Show $\psi$ is a ring homorphism Let $K = \left\{ \begin{pmatrix} a & b \\ b & a \end{pmatrix}\bigg| \ a,b \in \mathbb{Z}\right\}\subseteq M_{2,2}(\mathbb{Z})$.
Let $\psi : K \to \mathbb{Z}$ be defined by $\psi$
 $\left(\begin{matrix} 
a & b \\ 
b & a
\end{matrix}\right) = a-b.$
I am having trouble showing $\psi$ is a ring homomorphism and what Ker $\psi$ is. 
 A: That it is a ring homomorphism is mechanical and shouldn't be too bad. 
Matrices in the kernel are given by 
$$
\begin{bmatrix}a&a\\a&a \end{bmatrix}
$$
$a\in \mathbb{Z}$
A: It is interesting to see how other rings homomorphism can be obtained, with a very similar structure.
It suffices to remark that the matrices considered here have the form:
$$aI+bJ$$
(I is the $2 \times 2$ unit matrix) where $J=\binom{0 \ 1}{1 \ 0}$ is an idempotent matrix (i.e., with $J^2=I$).

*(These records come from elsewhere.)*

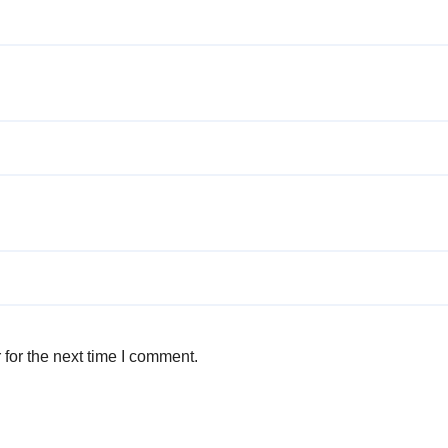
for the next time I comment.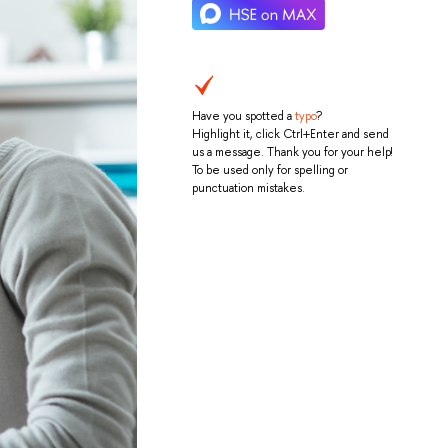
Have you spotted a
typo
?
Highlight it, click Ctrl+Enter and send
us a message. Thank you for your help!
To be used only for spelling or
punctuation mistakes.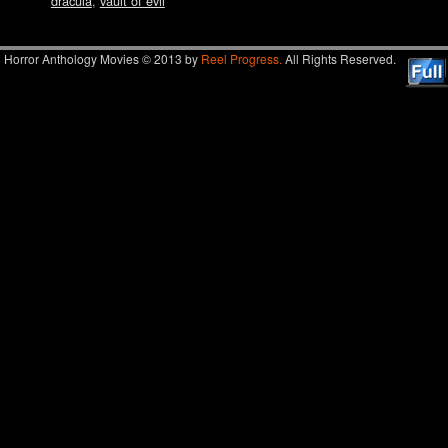
dracula
,
vault of evil
Horror Anthology Movies © 2013 by
Reel Progress.
All Rights Reserved.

Any other idempotent matrix $K$ (see examples below), i.e., with property $K^2=I$) can replace $J$, giving a similar ring homomorphism, due to the main fact (I bypass the very easy additivity property) that 
$$(aI+bK)(a'I+b'K)=(aa'+bb')I+(ab'+ba')K \ \ \ \ \ \mapsto \ \ \ \ \ aa'+bb'-(ab'+ba'),$$
this image still being equal to the product of images, i.e.,  $$(a-b)(a'-b').$$
Examples of idempotent matrices: $K=\binom{1 \ 1}{0 \ 0}$,  $ \ K=\binom{-1 \ 0}{-1 \ 1}$, , $ \ K=\binom{\ \ 4 \ \ \ 5}{-3 \ -4}$ , $ \ K=\binom{-1 \ k}{\ \ 0 \ 1}$ for any $k$, etc.